**INPUT**:
※
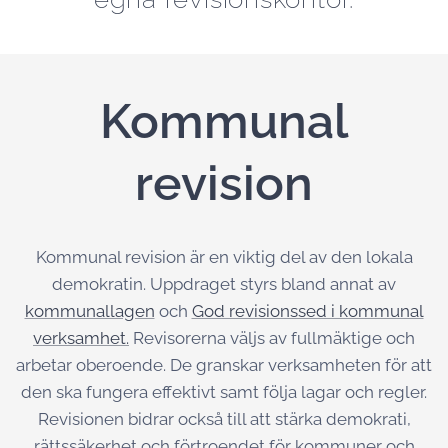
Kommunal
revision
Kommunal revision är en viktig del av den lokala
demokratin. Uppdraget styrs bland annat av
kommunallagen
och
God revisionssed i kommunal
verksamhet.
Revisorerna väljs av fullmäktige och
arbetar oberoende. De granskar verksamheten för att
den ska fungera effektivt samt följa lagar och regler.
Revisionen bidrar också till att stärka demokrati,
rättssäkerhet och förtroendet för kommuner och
※
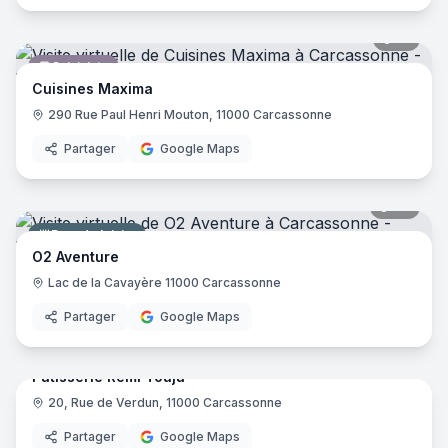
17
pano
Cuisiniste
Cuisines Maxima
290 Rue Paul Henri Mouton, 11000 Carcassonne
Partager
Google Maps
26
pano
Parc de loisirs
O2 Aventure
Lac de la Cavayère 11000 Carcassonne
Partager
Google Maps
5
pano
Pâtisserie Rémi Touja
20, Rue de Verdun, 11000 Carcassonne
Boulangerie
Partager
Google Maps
※
**EXERCISE REQUIREMENTS**: Locate every line in the listing that contains the string "Carcassonne", counting case, and copy each of those lines.

**REPLY TO THE EXERCISE**:
290 Rue Paul Henri Mouton, 11000 Carcassonne
Lac de la Cavayère 11000 Carcassonne
20, Rue de Verdun, 11000 Carcassonne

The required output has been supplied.